The opening essay makes the argument that the courtier spirit is alive and well in America. In Europe's monarchies centuries ago, success could obtained by flattering the king. But in the US's democracy today, there are actually more 'kings' than there were then: there are CEOs, senators, executives, and editors -- they in turn control financial investments, defense contracts, government subsidies, book publications, and the media. As large corporations, governments and institutions become more pervasive, and power is concentrated into the hands of this new aristocracy, the more important it becomes to use of flattery, connections, networking, tact and image management in order get ahead. This observation is the heart of Lapham's thesis.

To apply this thesis to the real world, Lapham has 120 pages of "tips," many based on his personal experiences. Here's a few of his major points: One should only associate those more important people who can do you favors. When with the powerful, one should be polite, of course, but one should also avoid expressing strong opinions or emotions or ideas (although name-dropping is OK to show how connected you are). When speaking, one should have a certain seriousness and gravitas, but you need not say anything of substance -- he recommends using vague or abstract language full of cliché's & euphemisms, as they can actually a familiar comfort to listeners. Finally, one shouldn't try to be be brilliant or witty in public; realize that since mediocrity is the norm, an excessive display of intelligence could frighten others away.

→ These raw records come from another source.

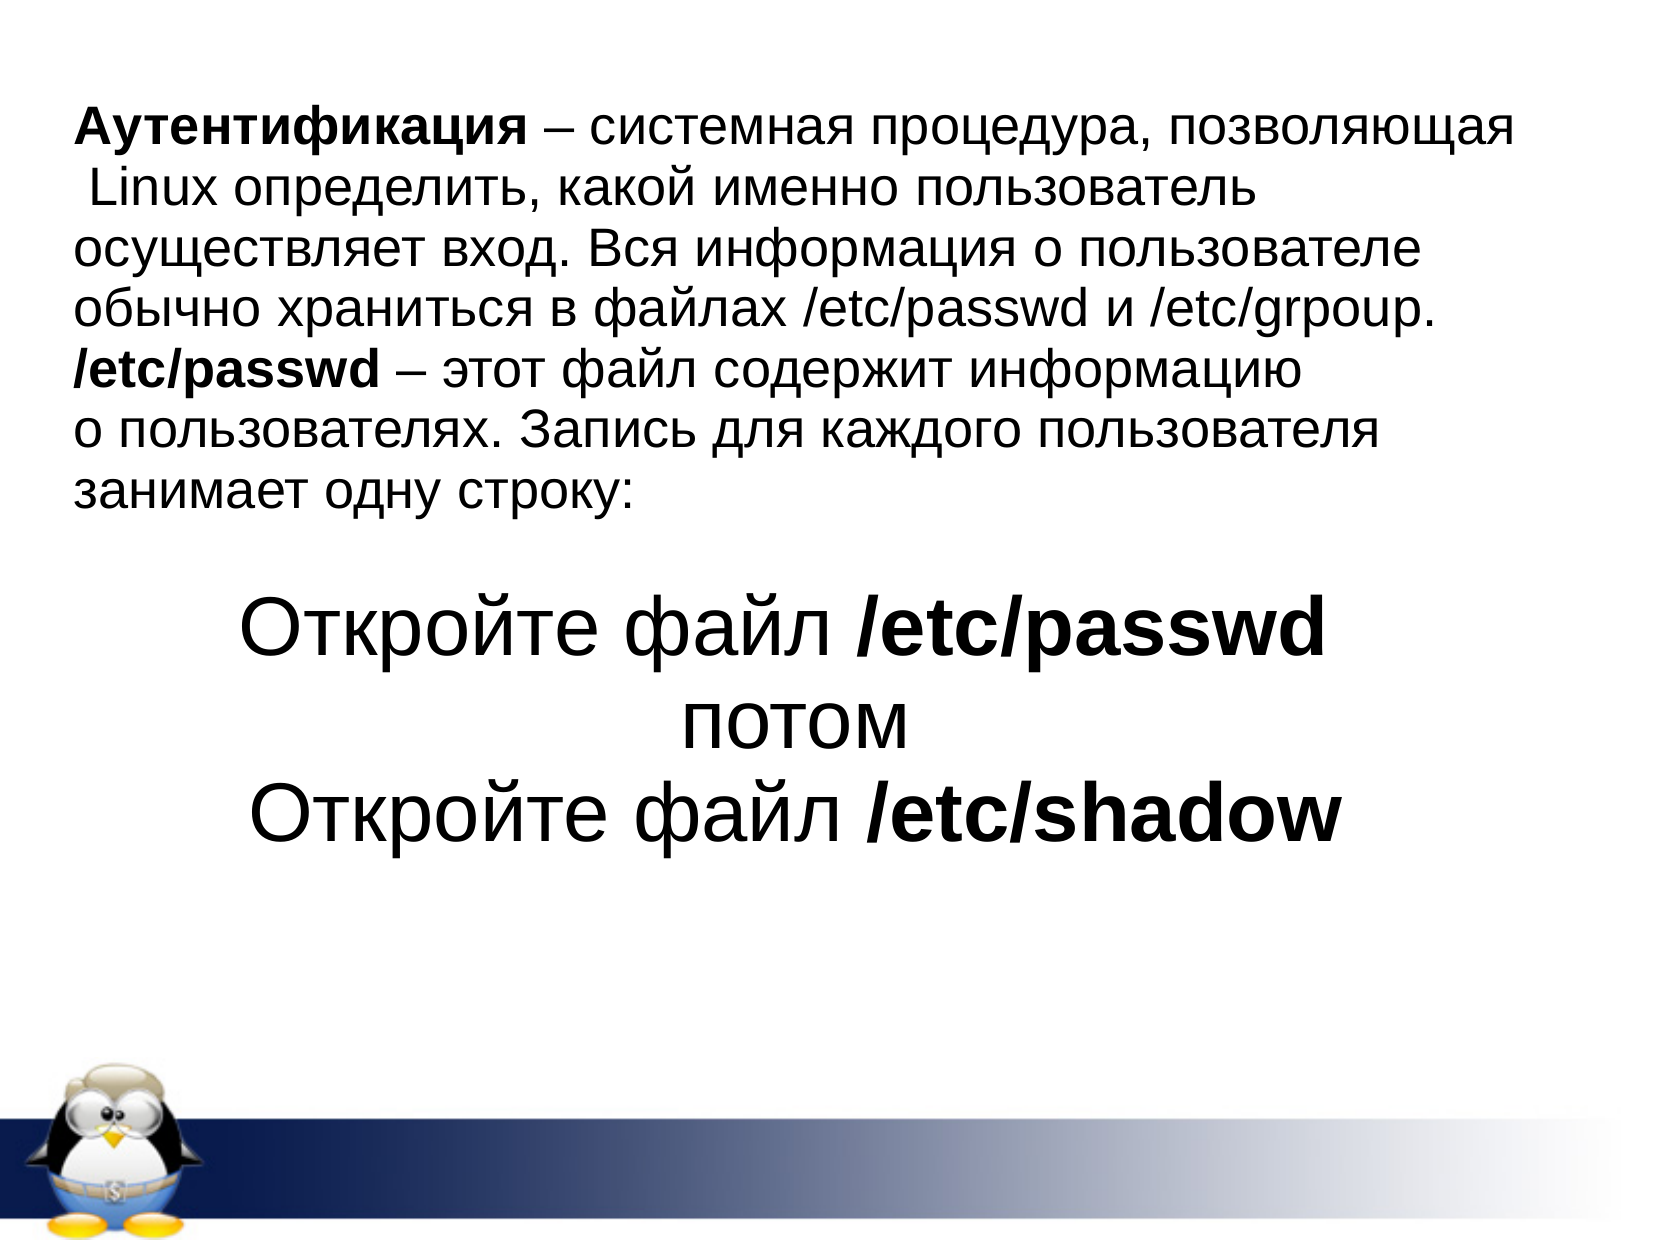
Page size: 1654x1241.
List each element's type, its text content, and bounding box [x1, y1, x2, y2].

text_box Аутентификация – системная процедура, позволяющая Linux определить, какой именно пользователь осуществляет вход. Вся информация о пользователе обычно храниться в файлах /etc/passwd и /etc/grpoup. /etc/passwd – этот файл содержит информацию о пользователях. Запись для каждого пользователя занимает одну строку: Откройте файл /etc/passwd потом Откройте файл /etc/shadow [59, 88, 1529, 992]
picture [0, 1057, 1654, 1241]
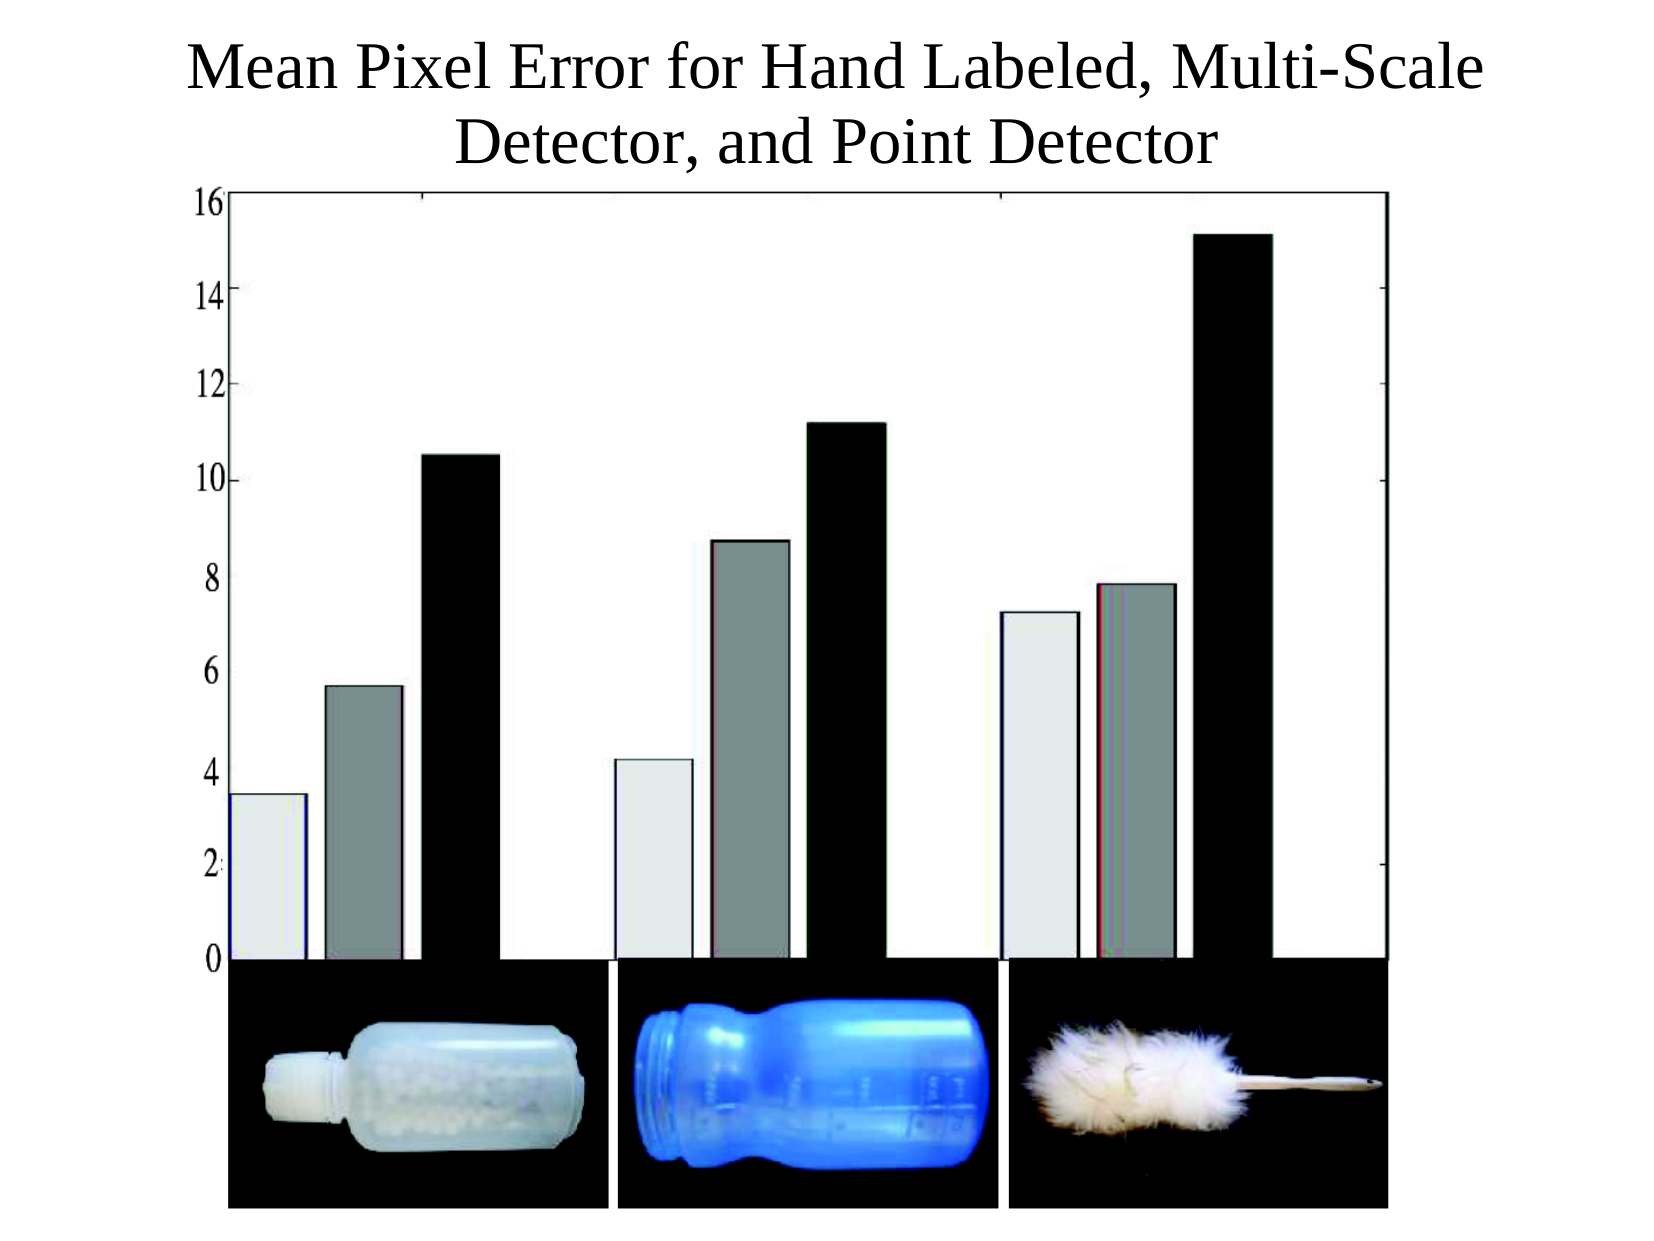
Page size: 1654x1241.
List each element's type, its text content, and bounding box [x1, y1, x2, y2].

title Mean Pixel Error for Hand Labeled, Multi-Scale Detector, and Point Detector [131, 0, 1544, 208]
picture [192, 208, 1393, 1215]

Overall, Lapham's book was a fun read, though, as one reviewer wrote, it "drips acid." If you're an aspiring social climber or want to shimmy up the corporate ladder, and you're looking for some light reading & some pithy advice, then this book is highly recommended.

Rating: 5 stars
Summary: Stunning and Simply Amazing
Review: Mr. Lapham's book only looks like a lightweight; it delivers a shrewd, tongue-in-cheek take on what it takes get ahead. Lapham lays an incredible yet logical foundation for his work in his introduction by describing the social and economic realities of our age. This incisive groundwork is just one of the reasons that makes this book so potent.

From there he details with elegant aplomb both spectacular and prosaic ways to climb the ladder of success. Particularly interesting to me were tidbits, like those from a wise, experienced uncle, which could garner less respect by virtue of being simplistic notions, however Lapham handles those in an extraordinarily entertaining way, while emphasizing the utility at the same time.

Having lived amidst the exalted lifestyles that power creates, it is Mr. Lapham's assurance of his viewpoint that makes the information in this book so valuable.

This book would make a great gift for the college graduate who desires to make something of him/herself. Its funny, charming, and sometimes delightfully outrageous master ploys are amazing. While it's too early to reveal the results of my subjective testing, suffice to say, you may be very pleased with the results.